Carry on the forum thread below about covariate betas in PRESENCE models, starting after its last sentence.

Quoted text —
○ ○ ○ ○ ○ ○ ○
Re: Model structure strongly alters covariate beta's

Postby jhines » Sun Mar 10, 2013 9:48 am

My first suspicion is that the covariates might need to be standardized or scaled. Have you tried that? What do the design matrices look like for the models? What did you get for the intercept beta's?

Jim
jhines
 
Posts: 632
Joined: Fri May 16, 2003 9:24 am
Location: Laurel, MD, USA

Re: Model structure strongly alters covariate beta's

Postby qrobinson » Tue Mar 12, 2013 11:45 am

Hi Jim,

Thanks for the reply. The values of the covariates in the input file have been scaled to between 0 and 1. I did this in a spreadsheet prior to importing the values into PRESENCE; is it a better idea to import the raw data and scale it within PRESENCE?

A simple example of the psi component of the design matrices for the two models in question:

Prey Type 1:
a1 a2 a3 a4
psiA 1 Prey.1 0 0
psiB 0 0 1 Prey.1
psiBa 0 0 1 Prey.1

(The structure for the Prey 2-only model is equivalent.)

Both prey species:
a1 a2 a3 a4 a5 a6
psiA 1 Prey.1 Prey.2 0 0 0
psiB 0 0 0 1 Prey.1 Prey.2
psiBa 0 0 0 1 Prey.1 Prey.2


The intercept betas are as follows (from the simplest, psiA psiB pA pB parameterization):

Prey type 1 only:

estimate std.error
A1 psiA : -1.340027 0.456643
A2 psiA.Prey.1 : 65.774868 17.218891

Prey type 2 only:

estimate std.error
A1 psiA : -1.497743 0.501076
A2 psiA.Prey.2 : 165.237071 49.130936

Both prey species:

estimate std.error
A1 psiA : -2.507339 0.694193
A2 psiA.Prey.2 : 1121.332696 387.611769
A3 psiA.Prey.1 : -379.002298 151.823845


As you can see, the inclusion of both covariates dramatically changes the resulting beta values. I hope this information will help clarify the situation, and most sincere thanks for your assistance!

Quinn
qrobinson
 
Posts: 10
Joined: Thu Sep 06, 2012 1:58 am

Re: Model structure strongly alters covariate beta's

Postby jhines » Tue Mar 12, 2013 1:34 pm

Quinn,

It doesn't matter if you scale the covariates in Excel or PRESENCE and the design matrices look OK.
○ ○ ○ ○ ○ ○ ○
Dataset excerpt —
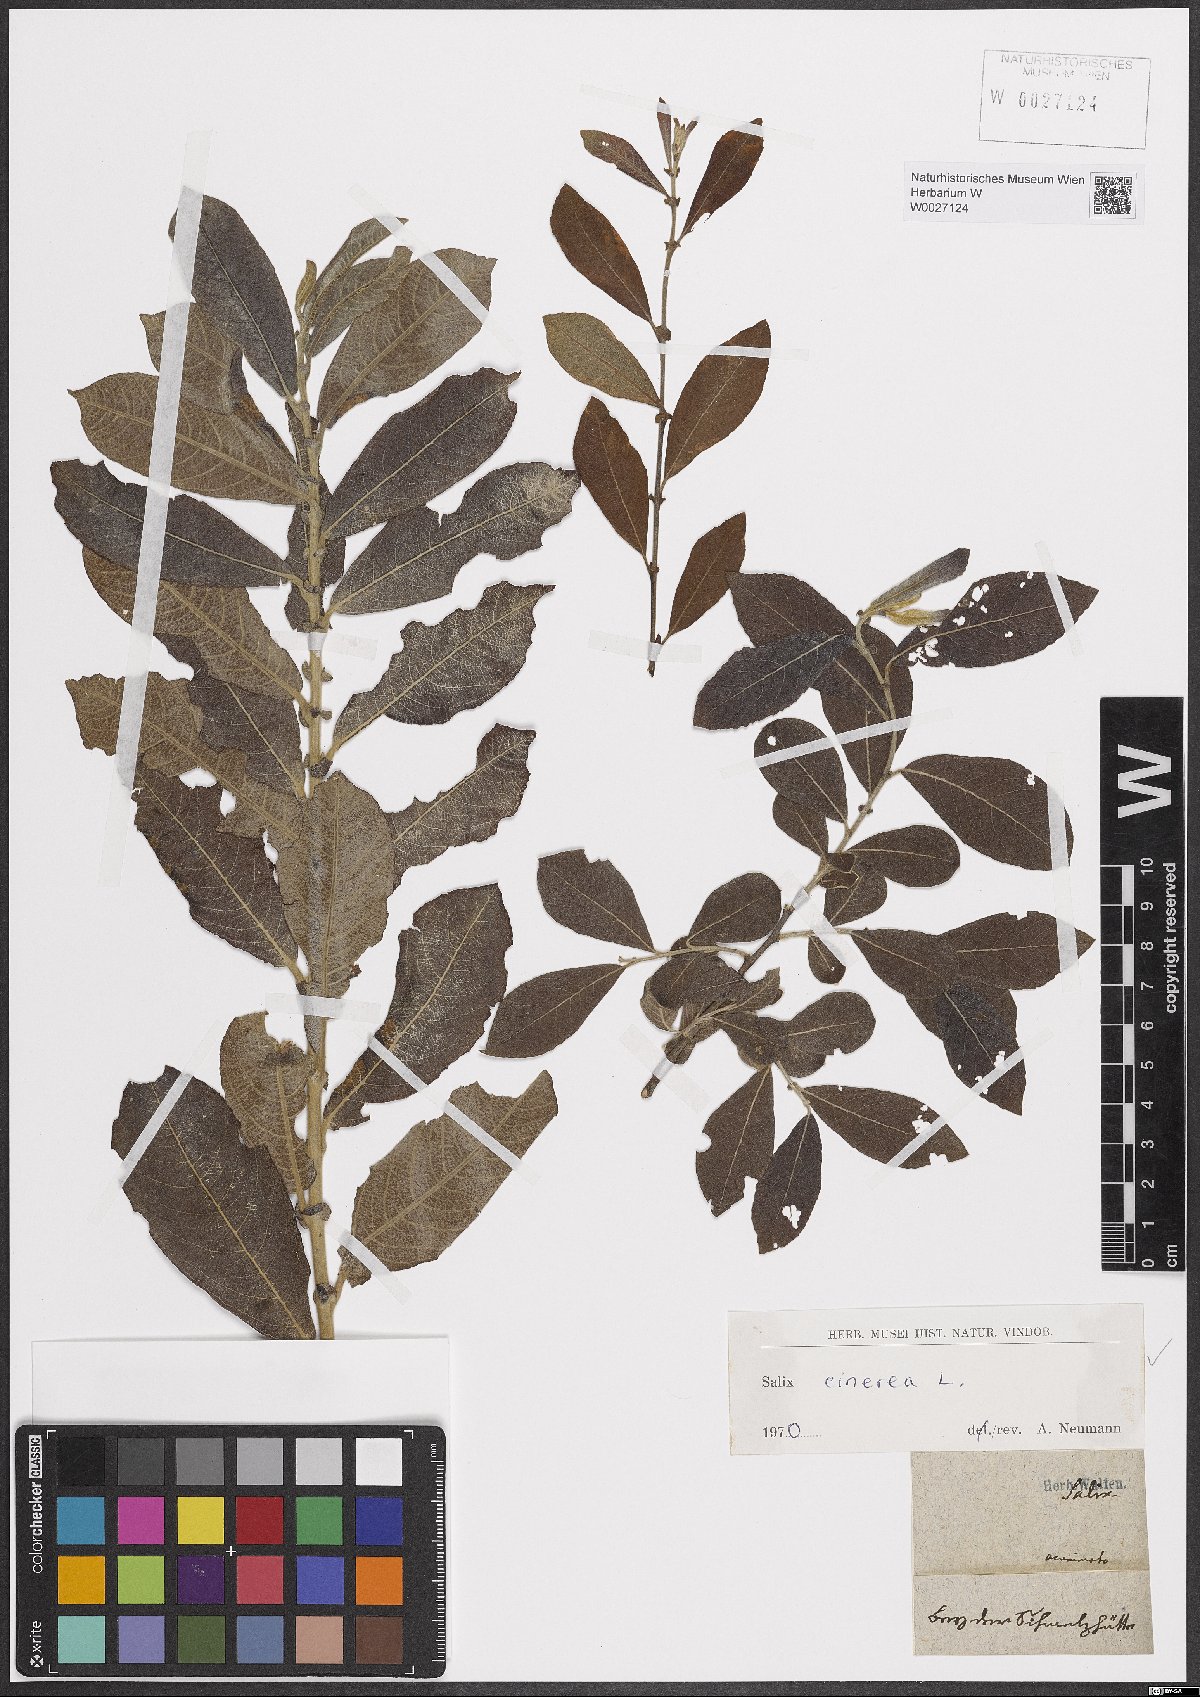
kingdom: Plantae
○ ○ ○ ○ ○ ○ ○
Task output —
One thing to try is an interactive model, where you aren't forcing occupancy when one prey species to be present to be a fixed amount greater/less than occupancy when both prey species are present. To do this, you'll need to add a covariate which is the product of prey.1 and prey.2 (named prey12 below). You would have to multiply the scaled covariates. Here is what the design matrix would look like:
Code: Select all
      a1     a2       a3     a4   a5   a6     a7    a8
psiA   1   Prey.1   Prey.2 Prey12  0    0      0     0
psiB   0      0        0     0     1  Prey.1 Prey.2 Prey12
psiBa  0      0        0     0     1  Prey.1 Prey.2 Prey12


I don't have an answer as to why you get a negative effect of prey.1 when it is included with prey.2. My guess is that there is a funny distribution of covariate values (ie. most values bunched up near a single value). I'd be happy to look at it if you'd like to send it to me.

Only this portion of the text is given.